- [TASK] Using the Music Connection piece on the LA Opera below, mark each statement yes or no and quote the text's deciding words. 1. The LA Opera was formed in 1986. 2. Music Connection says it has given classical music plenty of coverage. 3. Akhnaten is set in ancient Egypt.

- [EXCERPT]
Music Connection has been in publication since 1977, and in that time, we’ve made a concerted effort to cover all musical genres and make everyone feel welcome. MC is for everyone! That said, we must admit that we’ve rather neglected the classical arts. Orchestral music, classical, and even big band have scarcely been in these pages, and we’re going to be putting that right moving forward. That starts right now, with the exceptional people and productions of the LA Opera.
Since its formation in 1986, the LA Opera has become renowned worldwide for its innovative productions while simultaneously, in their own words, “honoring the great historical legacy of opera.”
In 2026, the LA Opera will host Verdi’s Falstaff in April and May, and Mozart’s The Magic Flute in May and June, as well as recitals from some of opera’s leading vocalists and musicians. The program for the 2026/27 season was just announced as we were going to press, with Carmen, Turandot, and The Marriage of Figaro standout shows. There’s something incredibly special happening on February 28 to March 22, however—a production of renowned minimalist composer Philip Glass’ contemporary opera set in ancient Egypt, Akhnaten.

- [RECORDED DATA]
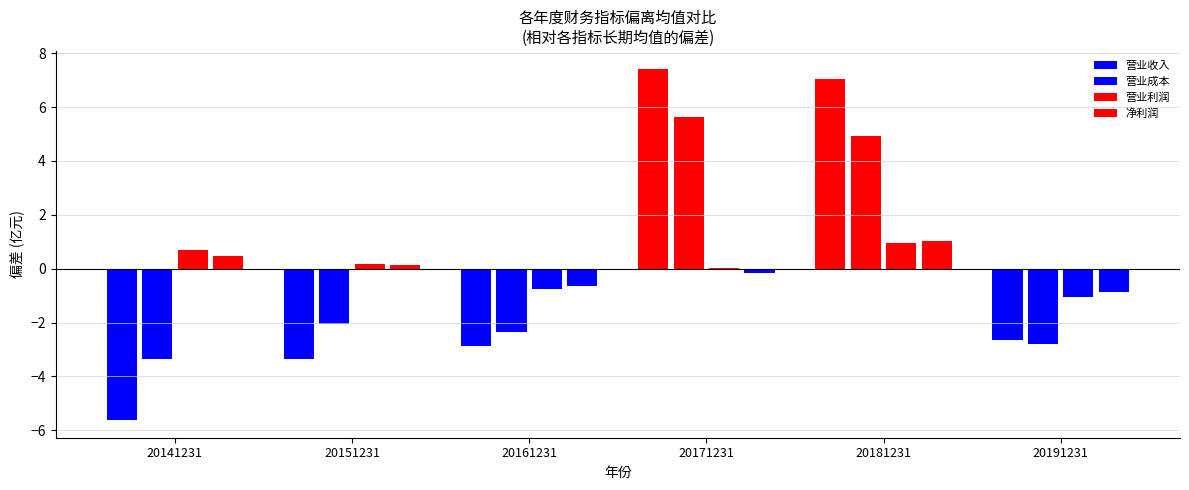

Is the value of 营业收入 at 20181231 greater than the value of 净利润 at 20171231?

Yes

- [SOLUTION]
1. Yes: "Since its formation in 1986"
2. No: "we’ve rather neglected the classical arts"
3. Yes: "contemporary opera set in ancient Egypt, Akhnaten"